— What is being asked —
Rewrite the rows below with every "series" changed to "data set" and everything else left unchanged, and leave out the pictures.

========================================================================

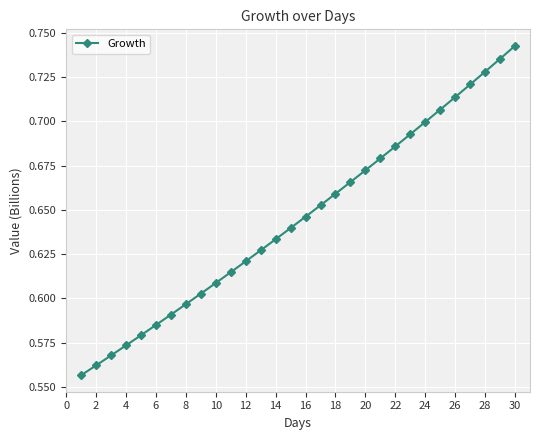

What is the sum of all values?

19.4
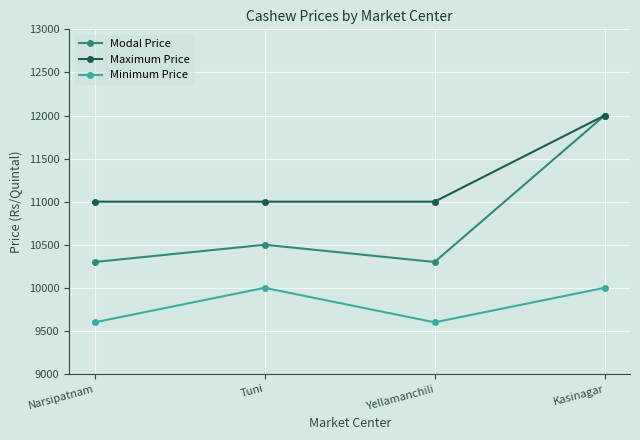

The Minimum Price series shows 9600 at Yellamanchili. True or false?

True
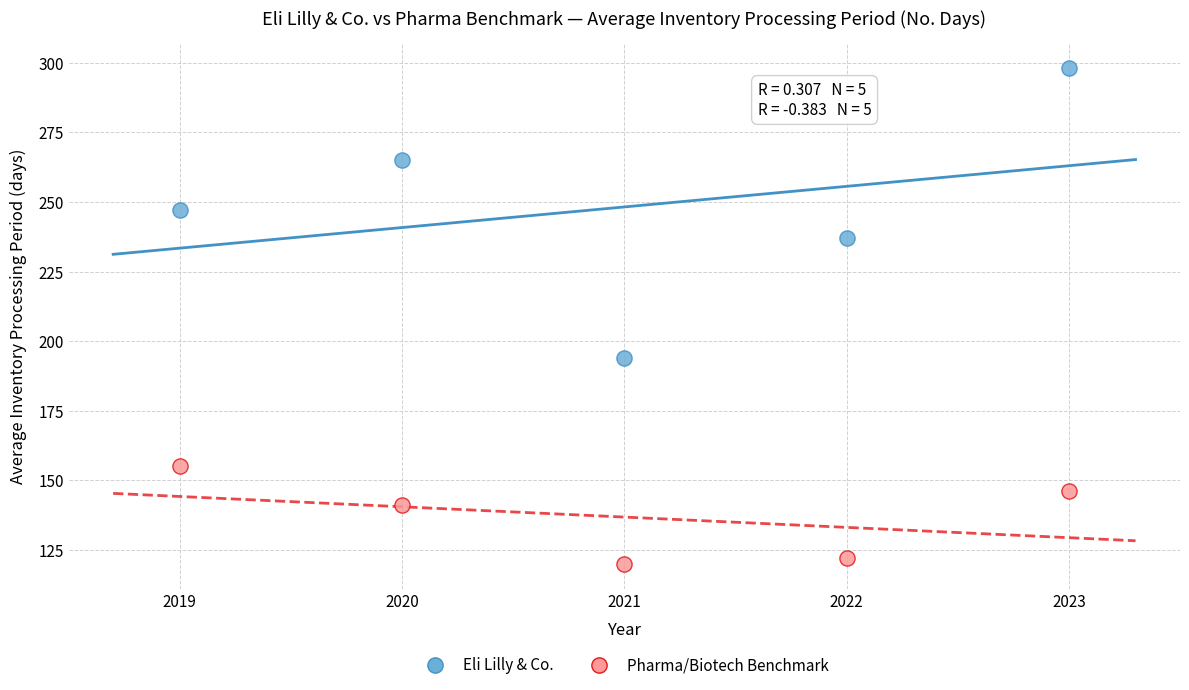

Across all series, what Y value is closest to 209?

194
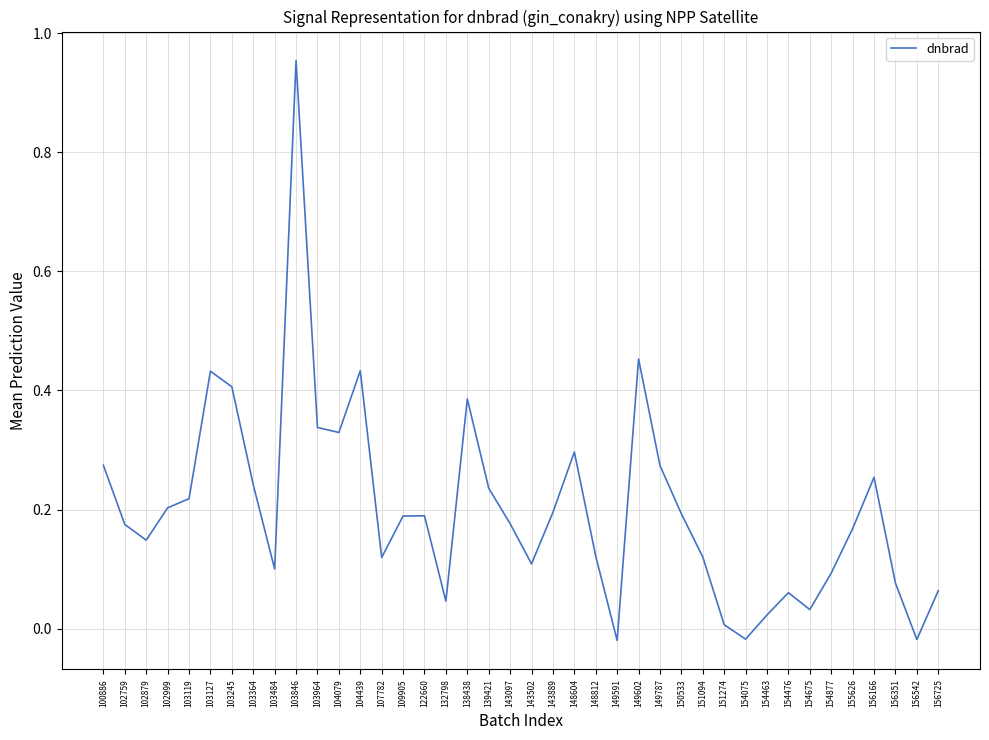

Where is the first local maximum?

103127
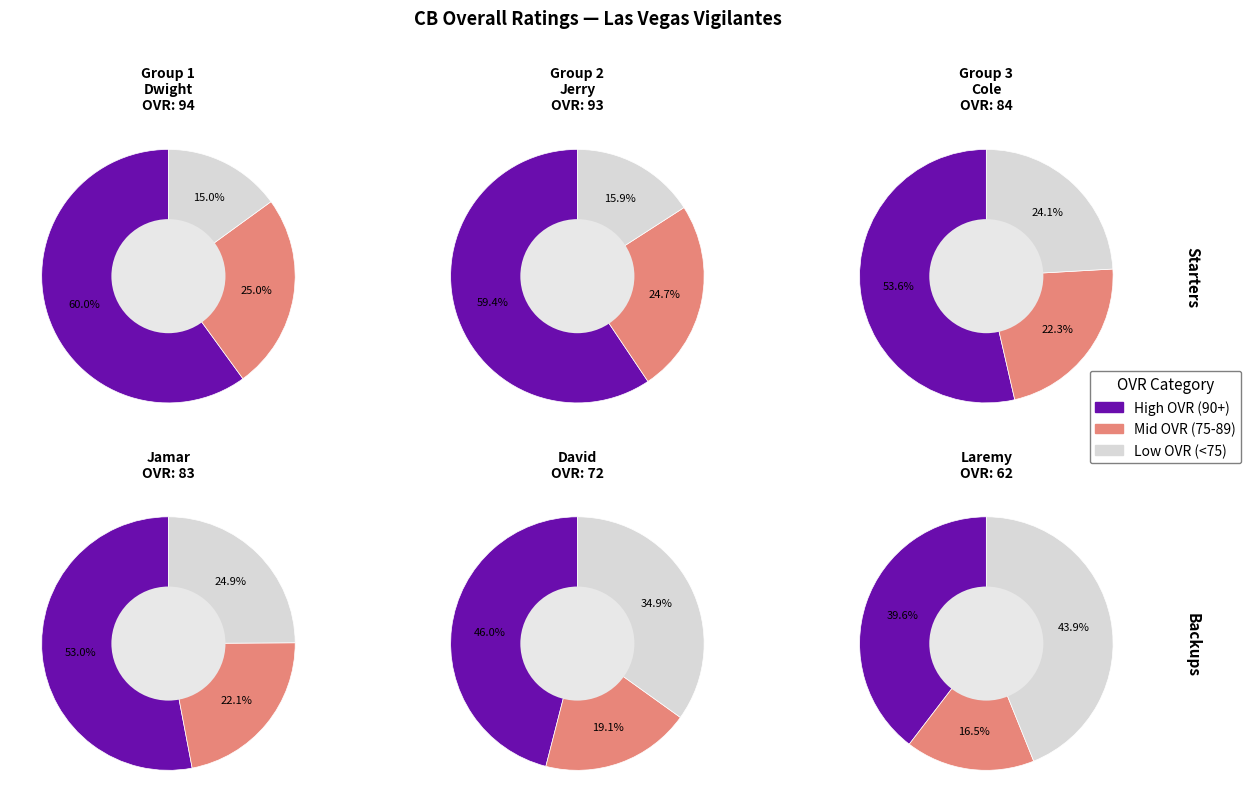

Does Jamar account for over 50% of the chart?

No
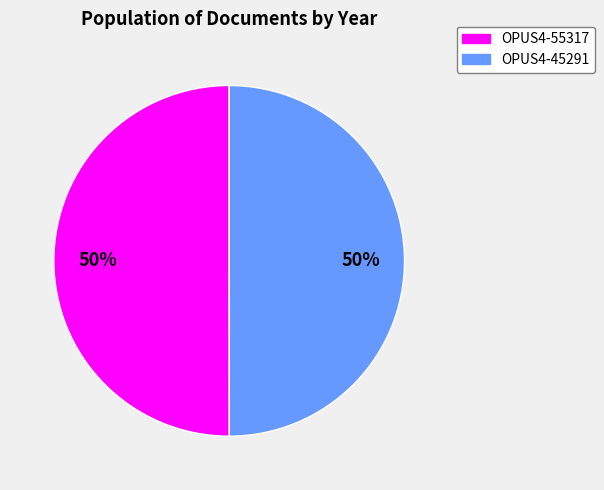

What percentage is the OPUS4-55317 slice, to the nearest percent?

50%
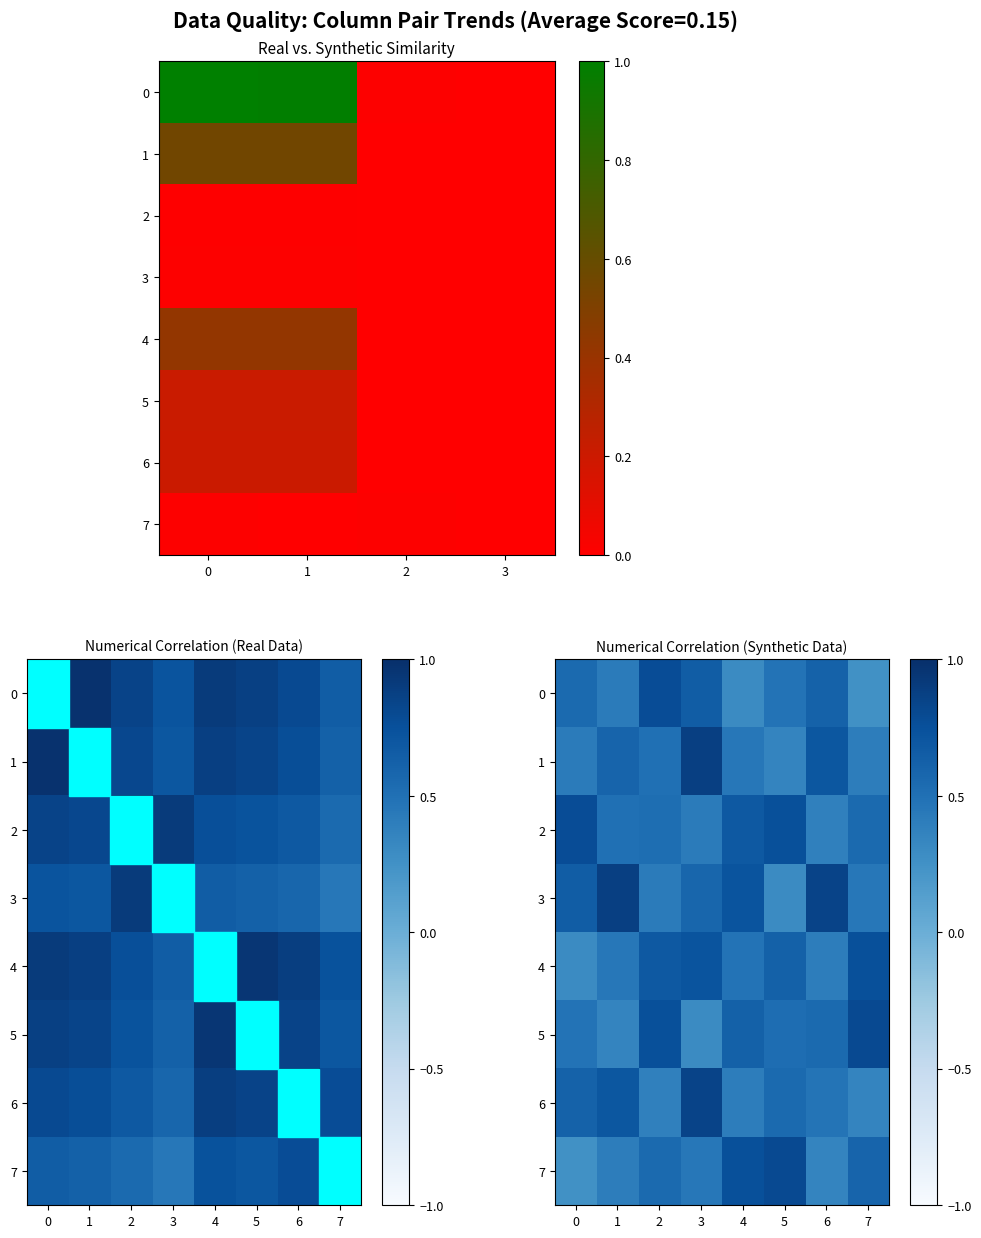

Which series has the widest spread of values?

3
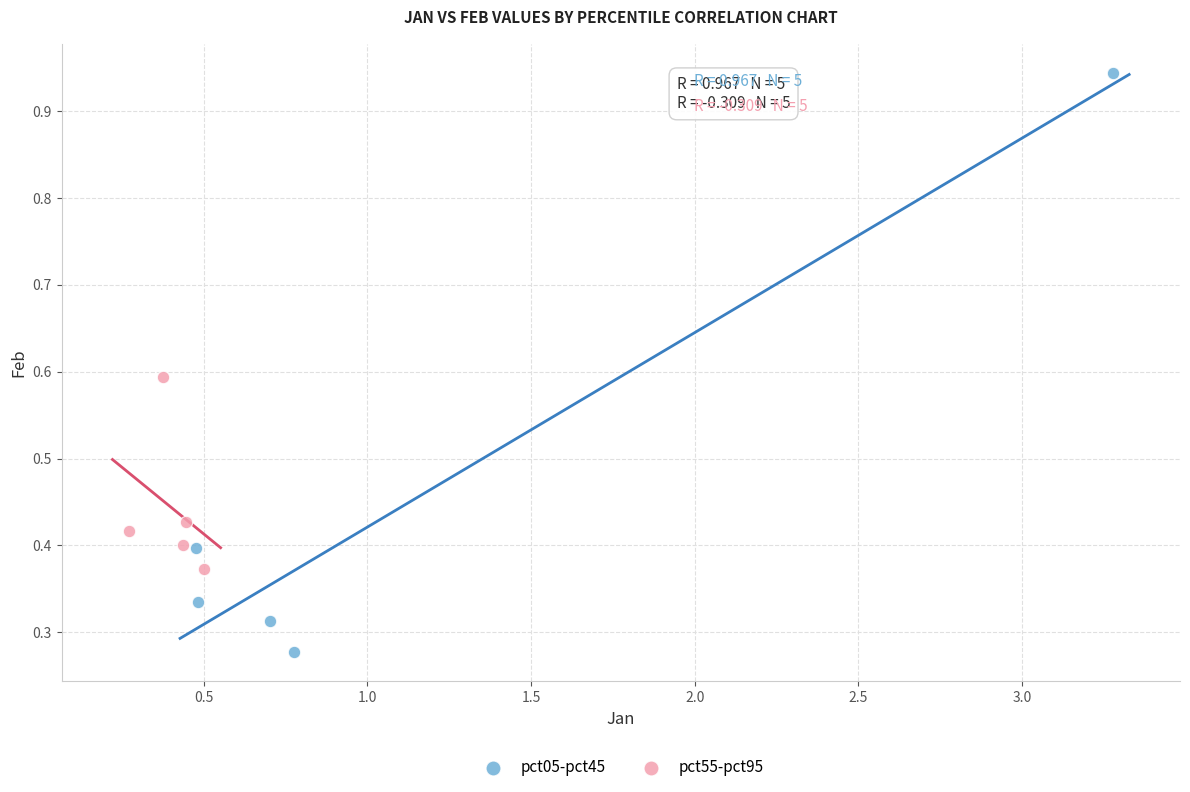

Which series has the largest Y range (max minus min)?

pct05-pct45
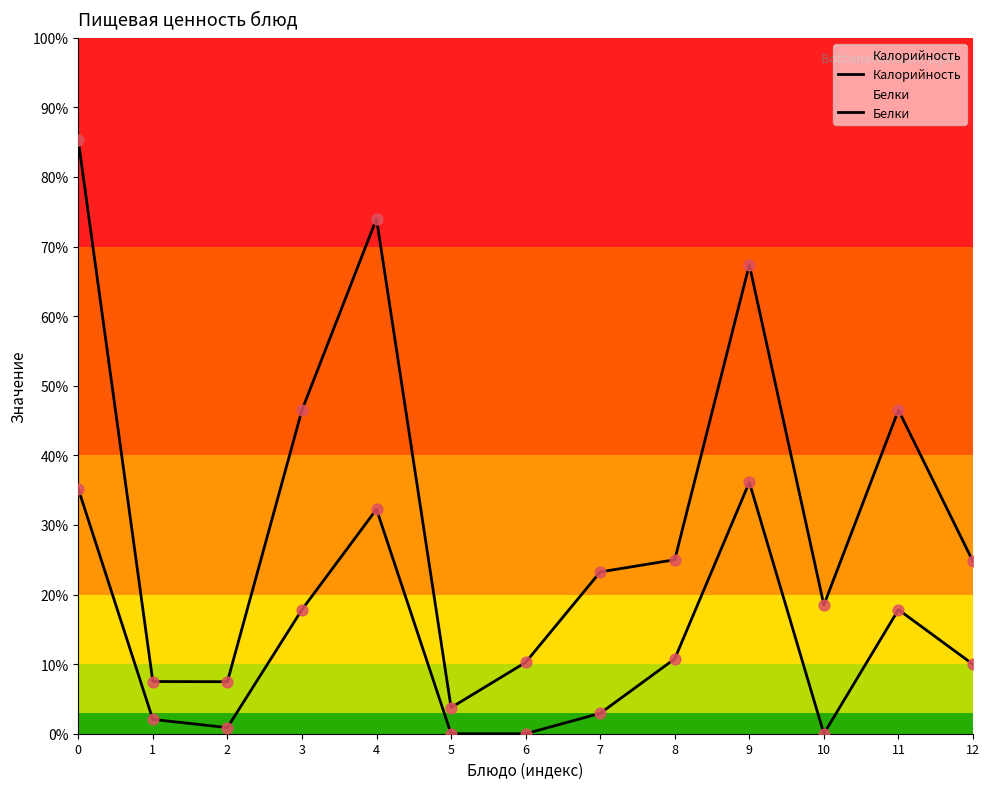

Is the value of Калорийность at 7 greater than the value of Белки at 1?

Yes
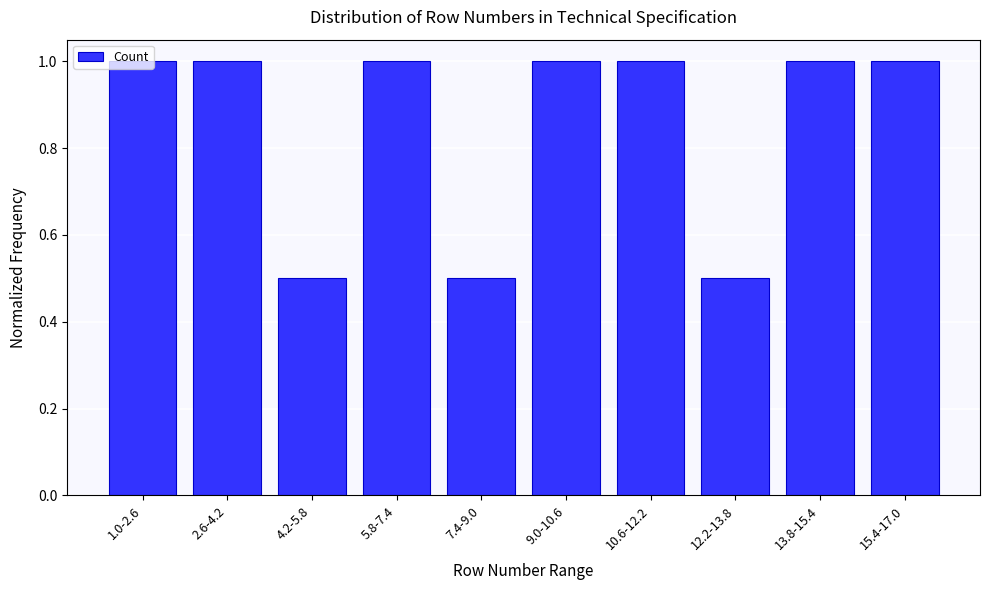

What is the difference between the maximum and minimum values?

0.5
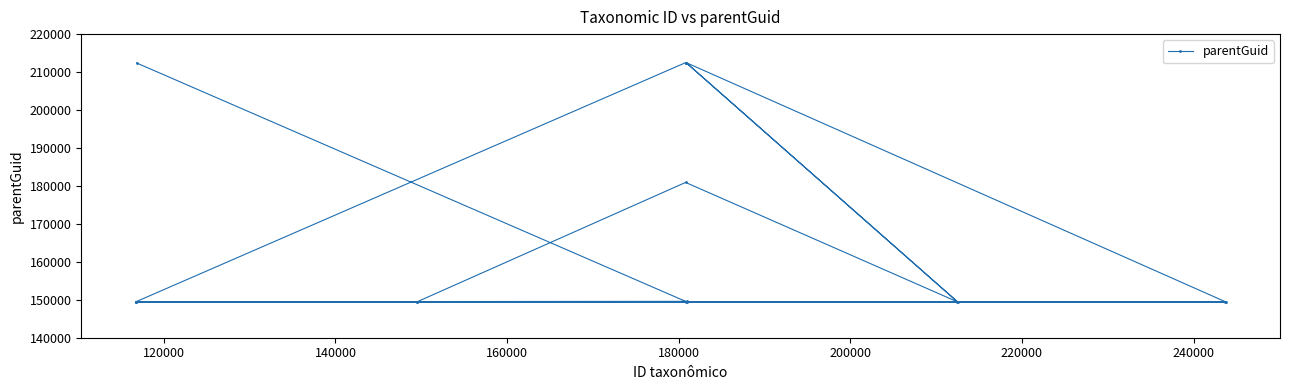

How many points are higher than both their immediate neighbors (excluding endpoints)?

4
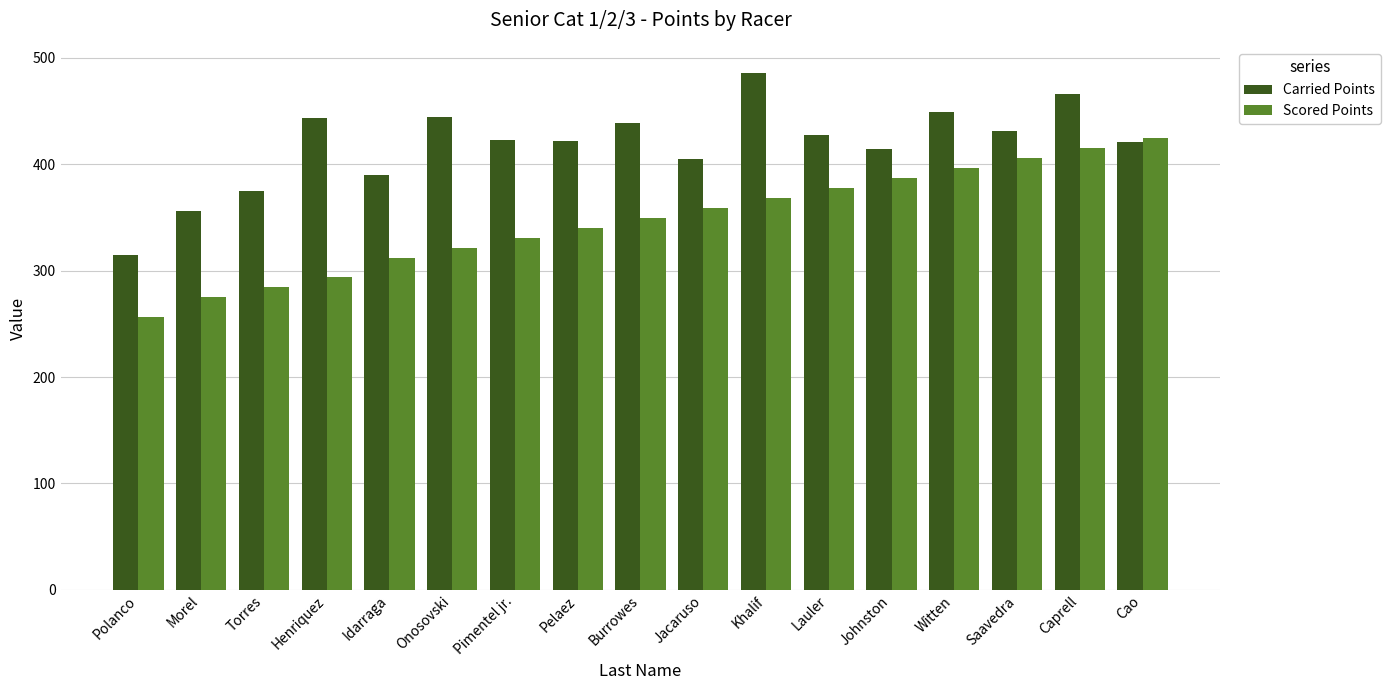

Is the value of Scored Points at Idarraga greater than the value of Carried Points at Saavedra?

No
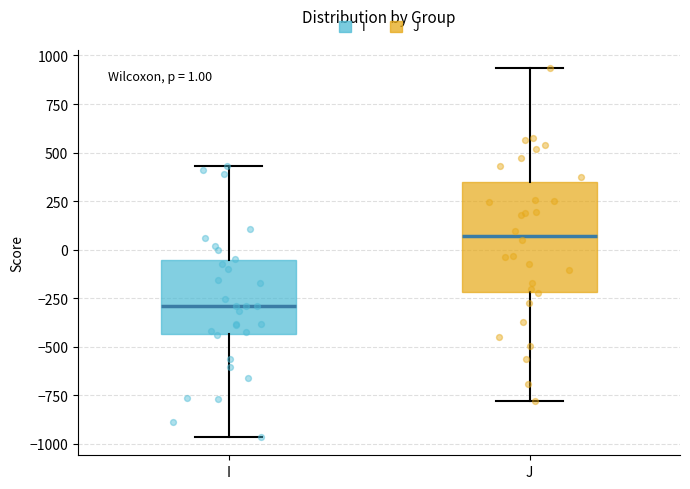

Which box's median line is the lowest?

I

========================================================================

— Answer space —
What is the sum of all values?

19.4

The Minimum Price data set shows 9600 at Yellamanchili. True or false?

True

Across all data set, what Y value is closest to 209?

194

Where is the first local maximum?

103127

Does Jamar account for over 50% of the chart?

No

What percentage is the OPUS4-55317 slice, to the nearest percent?

50%

Which data set has the widest spread of values?

3

Which data set has the largest Y range (max minus min)?

pct05-pct45

Is the value of Калорийность at 7 greater than the value of Белки at 1?

Yes

What is the difference between the maximum and minimum values?

0.5

How many points are higher than both their immediate neighbors (excluding endpoints)?

4

Is the value of Scored Points at Idarraga greater than the value of Carried Points at Saavedra?

No

Which box's median line is the lowest?

I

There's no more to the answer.